What you will do: Count up the lines below containing the word "verwenden", and give the result with no other words.

Collected data entries:
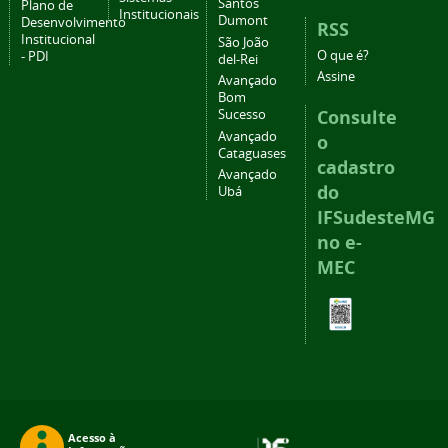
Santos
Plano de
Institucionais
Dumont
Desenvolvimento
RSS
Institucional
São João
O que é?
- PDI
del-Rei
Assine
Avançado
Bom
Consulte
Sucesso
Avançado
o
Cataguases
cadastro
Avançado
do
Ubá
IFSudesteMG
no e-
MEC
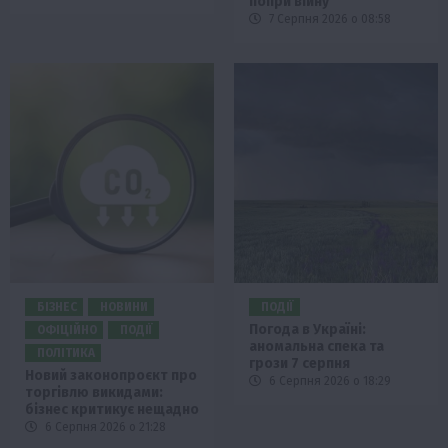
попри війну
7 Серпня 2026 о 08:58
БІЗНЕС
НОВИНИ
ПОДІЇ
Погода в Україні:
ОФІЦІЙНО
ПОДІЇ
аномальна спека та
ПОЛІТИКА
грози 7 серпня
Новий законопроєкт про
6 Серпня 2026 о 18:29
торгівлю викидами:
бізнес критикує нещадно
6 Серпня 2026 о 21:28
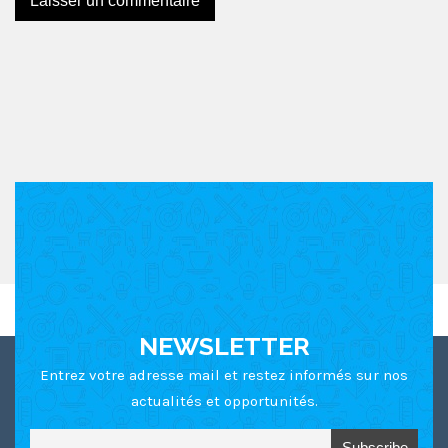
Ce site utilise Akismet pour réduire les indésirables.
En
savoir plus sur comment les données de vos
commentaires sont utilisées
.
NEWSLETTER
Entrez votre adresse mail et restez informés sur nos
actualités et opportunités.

---

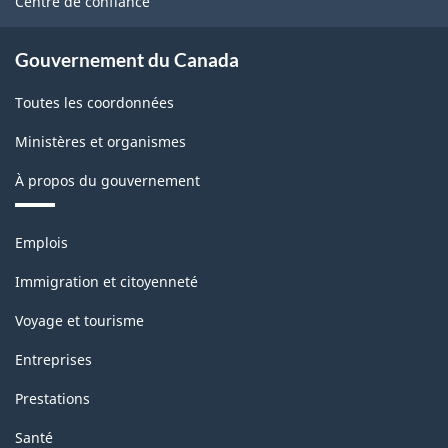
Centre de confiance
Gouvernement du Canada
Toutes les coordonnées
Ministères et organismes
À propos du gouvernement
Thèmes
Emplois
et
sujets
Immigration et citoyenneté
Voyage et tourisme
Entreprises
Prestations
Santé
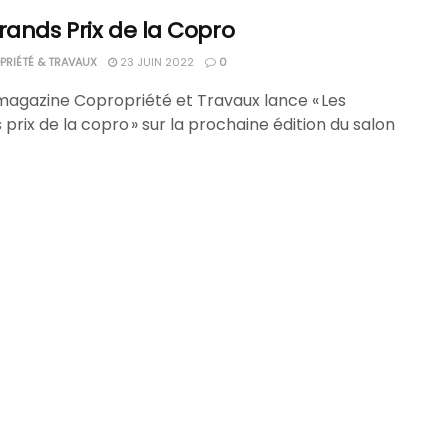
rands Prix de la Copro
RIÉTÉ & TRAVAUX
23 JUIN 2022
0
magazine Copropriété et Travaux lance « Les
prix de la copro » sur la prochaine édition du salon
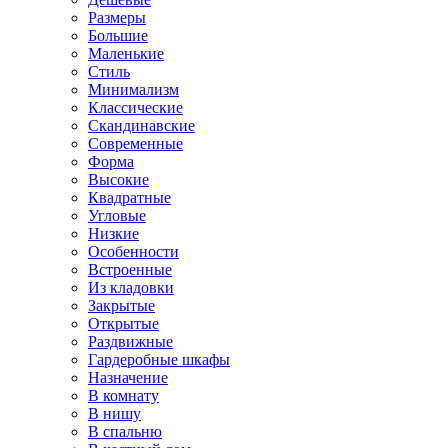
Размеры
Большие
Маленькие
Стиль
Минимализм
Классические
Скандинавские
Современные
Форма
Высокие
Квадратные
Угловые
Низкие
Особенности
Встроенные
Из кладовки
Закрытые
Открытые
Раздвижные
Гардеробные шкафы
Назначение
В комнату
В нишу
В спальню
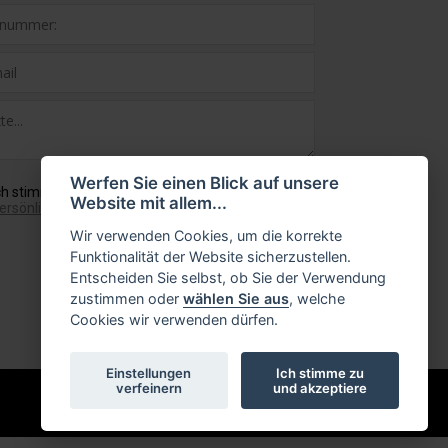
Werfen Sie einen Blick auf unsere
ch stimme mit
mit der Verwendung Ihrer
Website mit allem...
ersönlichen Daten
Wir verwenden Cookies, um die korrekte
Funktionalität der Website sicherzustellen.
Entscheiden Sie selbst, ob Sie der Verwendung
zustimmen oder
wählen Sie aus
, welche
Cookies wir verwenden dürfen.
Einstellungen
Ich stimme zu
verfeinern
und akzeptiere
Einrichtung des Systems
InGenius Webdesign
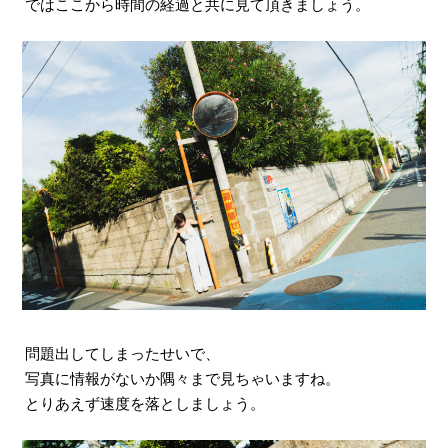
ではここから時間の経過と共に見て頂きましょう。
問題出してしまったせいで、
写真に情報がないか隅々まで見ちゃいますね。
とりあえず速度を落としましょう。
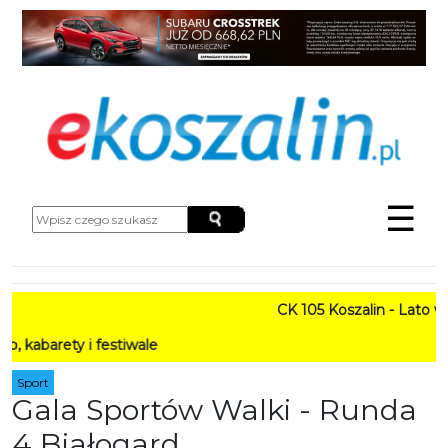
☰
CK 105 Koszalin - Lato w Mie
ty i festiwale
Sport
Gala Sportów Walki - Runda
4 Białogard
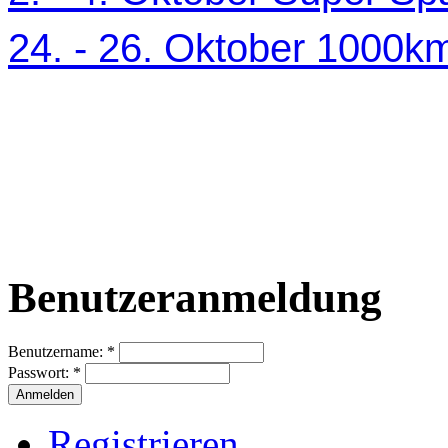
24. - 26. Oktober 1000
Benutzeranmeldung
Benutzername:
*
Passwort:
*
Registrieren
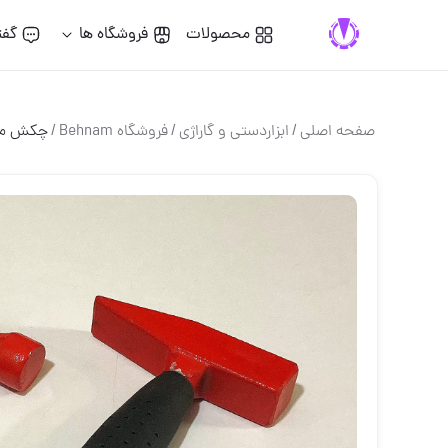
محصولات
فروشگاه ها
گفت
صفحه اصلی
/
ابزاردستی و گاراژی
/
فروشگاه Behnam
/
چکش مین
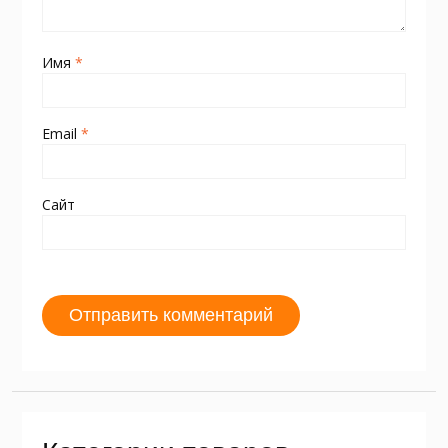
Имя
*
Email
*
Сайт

Answer area: 2